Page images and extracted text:

Start of Block

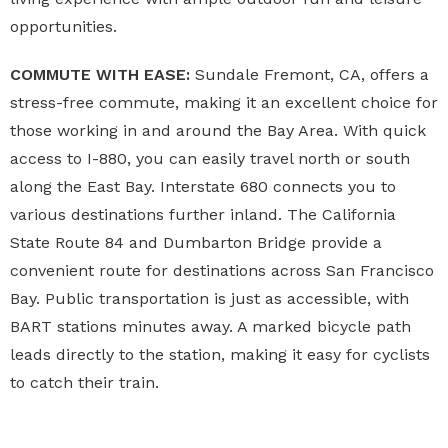
opportunities.
COMMUTE WITH EASE:
Sundale Fremont, CA, offers a
stress-free commute, making it an excellent choice for
those working in and around the Bay Area. With quick
access to I-880, you can easily travel north or south
along the East Bay. Interstate 680 connects you to
various destinations further inland. The California
State Route 84 and Dumbarton Bridge provide a
convenient route for destinations across San Francisco
Bay. Public transportation is just as accessible, with
BART stations minutes away. A marked bicycle path
leads directly to the station, making it easy for cyclists
to catch their train.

End of Block

Instructions for the task: Copy the text from the material above word for word, leaving out the pictures.

Reply to the exercise:
opportunities.
COMMUTE WITH EASE:
Sundale Fremont, CA, offers a
stress-free commute, making it an excellent choice for
those working in and around the Bay Area. With quick
access to I-880, you can easily travel north or south
along the East Bay. Interstate 680 connects you to
various destinations further inland. The California
State Route 84 and Dumbarton Bridge provide a
convenient route for destinations across San Francisco
Bay. Public transportation is just as accessible, with
BART stations minutes away. A marked bicycle path
leads directly to the station, making it easy for cyclists
to catch their train.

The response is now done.